Bahkan lebih jauh Al-Quran menegaskan jika perbedaan dan keragaman itu adalah bagian dari sunnatullah dan tanda kebesaran-Nya: “Dan di antara tanda-tanda kebesaran-Nya adalah perbedaan bahasa dan warna kalian” (Ar-Rum).

Dalam sejarah Islam pun kita kenal secara dekat bagaimana Rasulullah tegas dalam hal menjamin kesetaraan ini. Pengikut beliau pun sejak awal memiliki keragaman yang luas. Ada Bilal (Afrika), Salman (Persia), Suhaeb (Roma/Putih). Tentunya bersama mereka para kaum Arab Quraish.

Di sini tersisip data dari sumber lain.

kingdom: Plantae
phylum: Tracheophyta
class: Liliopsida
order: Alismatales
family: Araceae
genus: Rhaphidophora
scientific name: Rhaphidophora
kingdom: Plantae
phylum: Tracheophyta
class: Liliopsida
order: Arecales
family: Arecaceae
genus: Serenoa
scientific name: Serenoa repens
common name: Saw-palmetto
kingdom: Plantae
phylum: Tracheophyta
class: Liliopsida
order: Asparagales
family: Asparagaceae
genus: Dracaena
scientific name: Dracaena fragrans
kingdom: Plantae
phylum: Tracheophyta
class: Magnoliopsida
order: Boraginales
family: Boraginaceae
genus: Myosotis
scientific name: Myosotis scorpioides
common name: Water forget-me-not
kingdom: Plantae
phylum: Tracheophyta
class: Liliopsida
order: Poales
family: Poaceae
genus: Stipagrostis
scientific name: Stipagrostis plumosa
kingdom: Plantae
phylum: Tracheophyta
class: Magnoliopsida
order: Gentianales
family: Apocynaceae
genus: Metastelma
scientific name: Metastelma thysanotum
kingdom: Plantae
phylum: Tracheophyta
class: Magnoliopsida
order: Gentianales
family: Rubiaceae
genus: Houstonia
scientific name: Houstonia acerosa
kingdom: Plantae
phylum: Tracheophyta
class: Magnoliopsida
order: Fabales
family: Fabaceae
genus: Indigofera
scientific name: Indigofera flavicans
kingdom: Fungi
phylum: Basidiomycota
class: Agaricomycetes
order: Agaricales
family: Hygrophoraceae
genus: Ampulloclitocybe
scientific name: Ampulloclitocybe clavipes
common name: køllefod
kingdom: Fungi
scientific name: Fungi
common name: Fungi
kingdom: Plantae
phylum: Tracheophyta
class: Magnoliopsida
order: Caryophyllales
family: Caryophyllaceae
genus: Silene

Saya mungkin akhiri dengan mengingatkan kembali cerita perselisihan dua sahabat yang tidak saja berbeda ras dan warna kulit. Tapi juga berbeda strata atau tingkatan sosialnya. Antara Bilal yang berkulit hitam dan mantan budak yang miskin dan  Abdurrahman bin Auf yang Arab terhormat dan kaya.

Intinya perselisihan dua sahabat ini melibatkan perilaku rasis. Di mana sahabat Arab yang kaya itu merendahkan Bilal dengan menyebutnya “anak seorang Ibu hitam”. Rasulullah yang mengetahui itu dengan tegas menyatakan kepada sahabat terhormat itu: “sesungguhnya kamu adalah orang yang masih memiliki sifat jahiliah”.

Semoga dengan memahami makna globalisasi kekeluargaan kemanusiaan melalui ibadah haji umat Islam semakin tersadarkan akan tanggung jawab globalnya untuk kemanusiaan itu. Termasuk Urgensinya bagi umat ini sadar jika keislaman kita itu Universal. Tidak ada keutamaan Islam seseorang karena ras, warna kulit dan kebangsaan.

Maka tak perlu angkuh menyebut diri “Islam Nusantara” atau “Islam Arab”. Benahi saja ketakwaan kita. Itulah kemuliaan sejati. Yakin!

(Ditulis untuk mengingat Juneteenth atau hari pembebasan perbudakan warga hitam di Amerika).